L’investisseur peut également vendre à découvert un panier d’actions, un indice ou un ETF pour se prémunir d’une baisse éventuelle du marché. Grâce à la vente de ces actions ou indices, cela lui permet (en cas de baisse du marché) de recevoir du cash et de le réinvestir. Dans ce cas précis, il faut considérer la vente à découvert comme une police d’assurance, de la même manière que lorsque vous réglez votre cotisation chaque début d’année au cas où votre maison prendrait feu.
La position du régulateur est ambivalente
Les autorités de marché admettent l’utilité de la vente à découvert car elle apporte de la liquidité et contribue au bon fonctionnement des marchés. Cependant, depuis novembre 2012, le régulateur européen impose aux investisseurs de lui déclarer leurs positions short au-delà de 0,20% du capital et de déclarer publiquement leurs positions au-delà de 0,50%.
Dans un rapport publié en 2018, l’ESMA (European Securities and Markets Authority) a analysé l’impact de cette politique déclarative entre 2013-2016. Il en ressort que cette obligation influence le comportement des investisseurs qui s’empêchent de shorter pour maintenir le secret autour de leurs positions. Ce qui implique que l’exigence déclarative a un impact négatif en terme d’efficience des marchés et de formation des prix.
De plus, l’information étant publique, les vendeurs à découvert sont exposés à un risque de short squeeze.
Le risque de short squeeze
Un short squeeze se produit lorsqu’un grand nombre de vendeurs à découvert décident de racheter les valeurs vendues dans un contexte de forte demande, ce qui accroît le phénomène de volatilité et de hausse du cours qui peut provoquer des pertes illimitées.

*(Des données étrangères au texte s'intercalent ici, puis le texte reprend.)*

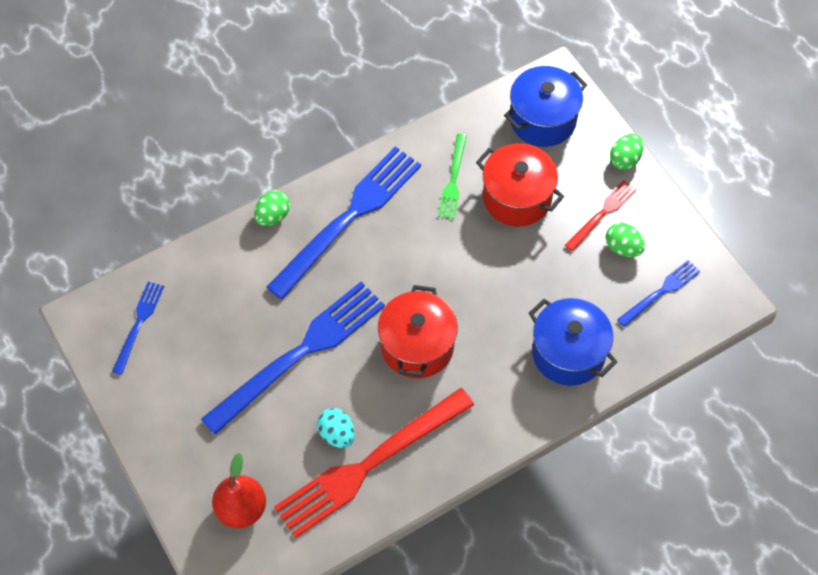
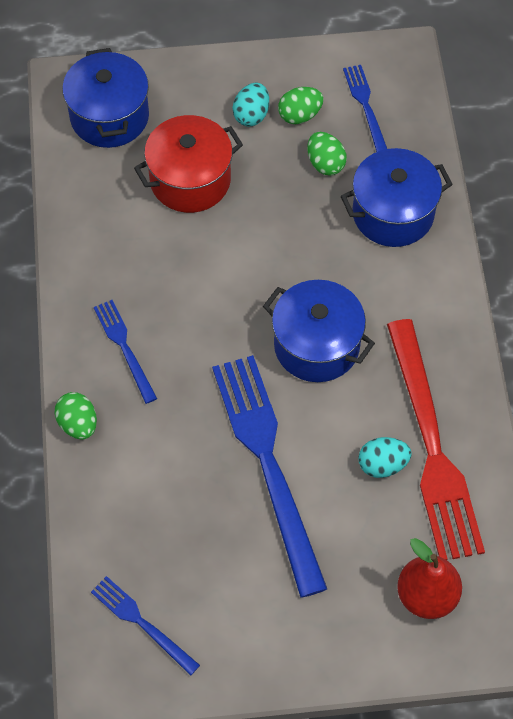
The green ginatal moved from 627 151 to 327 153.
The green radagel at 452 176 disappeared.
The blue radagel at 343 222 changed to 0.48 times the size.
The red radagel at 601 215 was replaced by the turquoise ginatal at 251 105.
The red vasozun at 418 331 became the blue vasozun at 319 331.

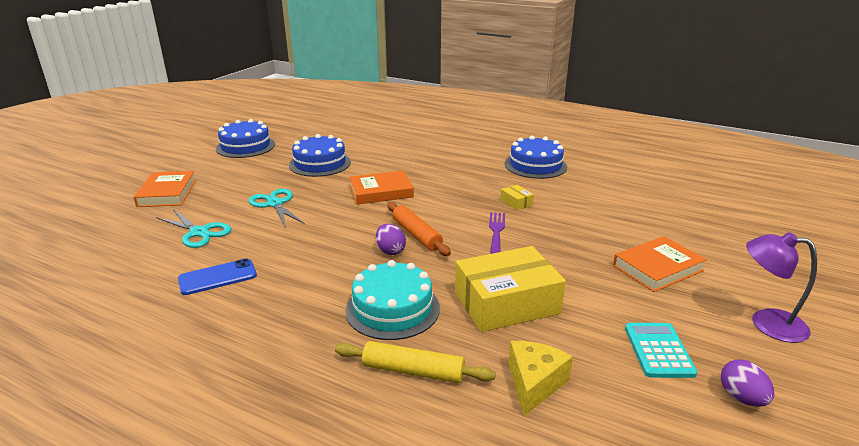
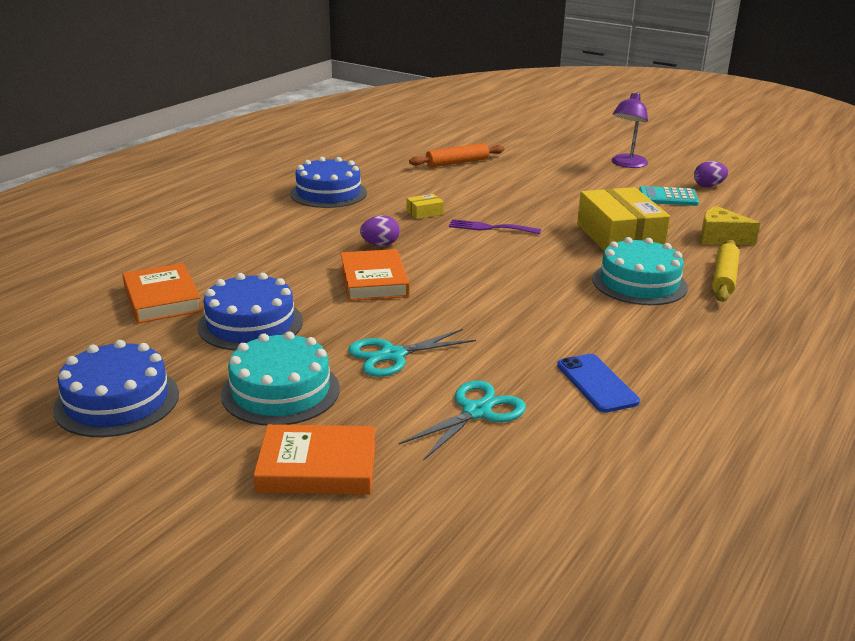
The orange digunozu moved from 419 229 to 456 155.
The purple ginatal moved from 391 239 to 380 230.
The orange zisitabok moved from 660 264 to 162 293.
The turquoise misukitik at 280 378 appeared.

Dans l’affaire GameStop, les vendeurs à découvert ont manqué de vigilance car la base short (voir graphique ci-dessous) était très élevée (ce qui diminue le potentiel de gain en cas de baisse car de nombreux investisseurs voudront se racheter).
Cependant, il n’a pas fallu attendre GameStop et les investisseurs Reddit pour découvrir le short squeeze. Celui-ci a une longue histoire à Wall Street.
En 1862, Cornelius Vanderbilt (le magnat du chemin de fer) a provoqué un squeeze sur les vendeurs à découvert des chemins de fer d’Harlem et Hudson, pour gagner le plein contrôle des chemins de fer à New York.
En 2008, Porsche a provoqué un squeeze des vendeurs à découvert de Volkswagen (devenant au passage la plus grosse capitalisation boursière mondiale, à 420 Mds$, comme l’illustre le graphique suivant). Et à l’époque, il n’y avait pas la même quantité d’informations disponibles ni même l’accès à des outils de trading simplifié pour les particuliers.
La fin d’une époque
Le plus grand danger pour le vendeur à découvert est la politique monétaire des banques centrales, qui fausse le bon fonctionnement du marché (et donc des prix) avec l’abondance de liquidités.
Dans ce cas, la vente à découvert n’est-elle pas devenu un jeu trop risqué ? Pourquoi certains gérants s’obstinent-ils à shorter ?
Tout simplement parce que lorsque vous dirigez un hedge fund, vous devez justifier auprès de vos investisseurs des frais de gestion et de surperformance élevés (règle des 2-20 : 2% de frais de gestion et 20% des frais de surperformance), impliquant une prise de risque plus élevée.
Les gérants de hedge funds ont longtemps entretenu l’illusion que le sérieux de leurs analyses et leur processus d’investissement (opaque) devaient permettre de générer une performance supérieure à la moyenne.
Mais leurs médiocres performances ont fait craquer le vernis et nombreux sont ceux qui, n’arrivant plus à justifier leurs rémunérations deviennent eux aussi des investisseurs « momentum ». Par conséquent, il y a fort à parier que la prochaine décennie voie la gestion passive prendre l’avantage sur la gestion active.